* **About this task**
Rewrite the lines below, swapping "crypto-asset service providers" for "crypto service firms" and leaving everything else as it is.

Task material Start Marker

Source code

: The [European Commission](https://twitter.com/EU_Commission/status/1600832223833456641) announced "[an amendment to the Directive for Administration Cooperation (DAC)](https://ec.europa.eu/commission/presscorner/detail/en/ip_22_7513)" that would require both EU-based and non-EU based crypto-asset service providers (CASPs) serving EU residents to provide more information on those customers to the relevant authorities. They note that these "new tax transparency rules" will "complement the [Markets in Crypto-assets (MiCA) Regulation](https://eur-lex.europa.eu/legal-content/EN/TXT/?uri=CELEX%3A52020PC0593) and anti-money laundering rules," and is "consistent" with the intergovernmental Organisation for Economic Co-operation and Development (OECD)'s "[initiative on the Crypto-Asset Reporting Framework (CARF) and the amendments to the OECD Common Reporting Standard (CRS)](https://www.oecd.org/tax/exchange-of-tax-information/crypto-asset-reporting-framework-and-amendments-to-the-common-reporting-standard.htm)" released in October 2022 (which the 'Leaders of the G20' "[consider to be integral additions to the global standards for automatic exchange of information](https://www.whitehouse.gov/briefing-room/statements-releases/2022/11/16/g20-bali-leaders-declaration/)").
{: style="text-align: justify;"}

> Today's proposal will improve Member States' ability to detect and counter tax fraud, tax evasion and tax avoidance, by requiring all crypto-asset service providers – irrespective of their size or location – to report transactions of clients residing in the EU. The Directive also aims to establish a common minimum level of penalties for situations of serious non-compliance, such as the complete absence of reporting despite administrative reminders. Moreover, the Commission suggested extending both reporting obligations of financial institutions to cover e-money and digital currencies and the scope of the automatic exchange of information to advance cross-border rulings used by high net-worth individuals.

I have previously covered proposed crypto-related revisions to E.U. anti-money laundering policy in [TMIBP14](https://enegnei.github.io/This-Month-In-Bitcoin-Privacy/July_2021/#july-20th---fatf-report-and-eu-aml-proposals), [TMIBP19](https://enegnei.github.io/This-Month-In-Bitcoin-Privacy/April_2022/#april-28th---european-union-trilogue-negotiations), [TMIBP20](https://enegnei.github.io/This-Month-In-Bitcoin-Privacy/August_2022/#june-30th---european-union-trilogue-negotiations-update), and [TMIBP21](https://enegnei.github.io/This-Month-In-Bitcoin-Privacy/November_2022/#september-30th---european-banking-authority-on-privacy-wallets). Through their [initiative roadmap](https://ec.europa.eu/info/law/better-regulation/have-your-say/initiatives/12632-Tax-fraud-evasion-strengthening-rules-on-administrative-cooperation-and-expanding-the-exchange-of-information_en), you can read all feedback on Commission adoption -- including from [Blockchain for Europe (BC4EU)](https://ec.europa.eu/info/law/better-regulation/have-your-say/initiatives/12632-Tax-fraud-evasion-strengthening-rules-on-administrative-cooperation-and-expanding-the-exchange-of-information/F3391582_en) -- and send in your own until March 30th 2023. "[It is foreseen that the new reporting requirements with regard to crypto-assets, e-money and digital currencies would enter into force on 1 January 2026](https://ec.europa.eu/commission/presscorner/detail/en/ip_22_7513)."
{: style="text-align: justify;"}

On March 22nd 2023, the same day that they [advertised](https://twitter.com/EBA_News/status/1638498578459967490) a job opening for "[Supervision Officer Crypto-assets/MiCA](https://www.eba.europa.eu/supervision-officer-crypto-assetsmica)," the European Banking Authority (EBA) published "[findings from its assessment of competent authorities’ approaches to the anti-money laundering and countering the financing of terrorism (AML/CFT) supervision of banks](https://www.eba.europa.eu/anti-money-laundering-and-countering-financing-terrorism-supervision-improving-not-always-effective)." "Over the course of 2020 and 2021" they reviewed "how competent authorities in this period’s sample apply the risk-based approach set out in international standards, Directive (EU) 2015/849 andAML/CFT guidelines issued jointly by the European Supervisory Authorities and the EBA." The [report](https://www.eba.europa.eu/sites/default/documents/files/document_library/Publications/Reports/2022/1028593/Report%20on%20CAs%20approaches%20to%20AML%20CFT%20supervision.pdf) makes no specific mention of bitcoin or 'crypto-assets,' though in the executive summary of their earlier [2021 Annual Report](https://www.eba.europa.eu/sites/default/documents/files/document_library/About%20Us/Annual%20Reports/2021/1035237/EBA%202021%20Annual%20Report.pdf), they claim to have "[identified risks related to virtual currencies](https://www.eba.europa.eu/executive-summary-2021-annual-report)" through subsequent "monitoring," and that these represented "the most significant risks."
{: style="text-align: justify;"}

Task material End Marker

* **Expected answer**
Source code

: The [European Commission](https://twitter.com/EU_Commission/status/1600832223833456641) announced "[an amendment to the Directive for Administration Cooperation (DAC)](https://ec.europa.eu/commission/presscorner/detail/en/ip_22_7513)" that would require both EU-based and non-EU based crypto service firms (CASPs) serving EU residents to provide more information on those customers to the relevant authorities. They note that these "new tax transparency rules" will "complement the [Markets in Crypto-assets (MiCA) Regulation](https://eur-lex.europa.eu/legal-content/EN/TXT/?uri=CELEX%3A52020PC0593) and anti-money laundering rules," and is "consistent" with the intergovernmental Organisation for Economic Co-operation and Development (OECD)'s "[initiative on the Crypto-Asset Reporting Framework (CARF) and the amendments to the OECD Common Reporting Standard (CRS)](https://www.oecd.org/tax/exchange-of-tax-information/crypto-asset-reporting-framework-and-amendments-to-the-common-reporting-standard.htm)" released in October 2022 (which the 'Leaders of the G20' "[consider to be integral additions to the global standards for automatic exchange of information](https://www.whitehouse.gov/briefing-room/statements-releases/2022/11/16/g20-bali-leaders-declaration/)").
{: style="text-align: justify;"}

> Today's proposal will improve Member States' ability to detect and counter tax fraud, tax evasion and tax avoidance, by requiring all crypto service firms – irrespective of their size or location – to report transactions of clients residing in the EU. The Directive also aims to establish a common minimum level of penalties for situations of serious non-compliance, such as the complete absence of reporting despite administrative reminders. Moreover, the Commission suggested extending both reporting obligations of financial institutions to cover e-money and digital currencies and the scope of the automatic exchange of information to advance cross-border rulings used by high net-worth individuals.

I have previously covered proposed crypto-related revisions to E.U. anti-money laundering policy in [TMIBP14](https://enegnei.github.io/This-Month-In-Bitcoin-Privacy/July_2021/#july-20th---fatf-report-and-eu-aml-proposals), [TMIBP19](https://enegnei.github.io/This-Month-In-Bitcoin-Privacy/April_2022/#april-28th---european-union-trilogue-negotiations), [TMIBP20](https://enegnei.github.io/This-Month-In-Bitcoin-Privacy/August_2022/#june-30th---european-union-trilogue-negotiations-update), and [TMIBP21](https://enegnei.github.io/This-Month-In-Bitcoin-Privacy/November_2022/#september-30th---european-banking-authority-on-privacy-wallets). Through their [initiative roadmap](https://ec.europa.eu/info/law/better-regulation/have-your-say/initiatives/12632-Tax-fraud-evasion-strengthening-rules-on-administrative-cooperation-and-expanding-the-exchange-of-information_en), you can read all feedback on Commission adoption -- including from [Blockchain for Europe (BC4EU)](https://ec.europa.eu/info/law/better-regulation/have-your-say/initiatives/12632-Tax-fraud-evasion-strengthening-rules-on-administrative-cooperation-and-expanding-the-exchange-of-information/F3391582_en) -- and send in your own until March 30th 2023. "[It is foreseen that the new reporting requirements with regard to crypto-assets, e-money and digital currencies would enter into force on 1 January 2026](https://ec.europa.eu/commission/presscorner/detail/en/ip_22_7513)."
{: style="text-align: justify;"}

On March 22nd 2023, the same day that they [advertised](https://twitter.com/EBA_News/status/1638498578459967490) a job opening for "[Supervision Officer Crypto-assets/MiCA](https://www.eba.europa.eu/supervision-officer-crypto-assetsmica)," the European Banking Authority (EBA) published "[findings from its assessment of competent authorities’ approaches to the anti-money laundering and countering the financing of terrorism (AML/CFT) supervision of banks](https://www.eba.europa.eu/anti-money-laundering-and-countering-financing-terrorism-supervision-improving-not-always-effective)." "Over the course of 2020 and 2021" they reviewed "how competent authorities in this period’s sample apply the risk-based approach set out in international standards, Directive (EU) 2015/849 andAML/CFT guidelines issued jointly by the European Supervisory Authorities and the EBA." The [report](https://www.eba.europa.eu/sites/default/documents/files/document_library/Publications/Reports/2022/1028593/Report%20on%20CAs%20approaches%20to%20AML%20CFT%20supervision.pdf) makes no specific mention of bitcoin or 'crypto-assets,' though in the executive summary of their earlier [2021 Annual Report](https://www.eba.europa.eu/sites/default/documents/files/document_library/About%20Us/Annual%20Reports/2021/1035237/EBA%202021%20Annual%20Report.pdf), they claim to have "[identified risks related to virtual currencies](https://www.eba.europa.eu/executive-summary-2021-annual-report)" through subsequent "monitoring," and that these represented "the most significant risks."
{: style="text-align: justify;"}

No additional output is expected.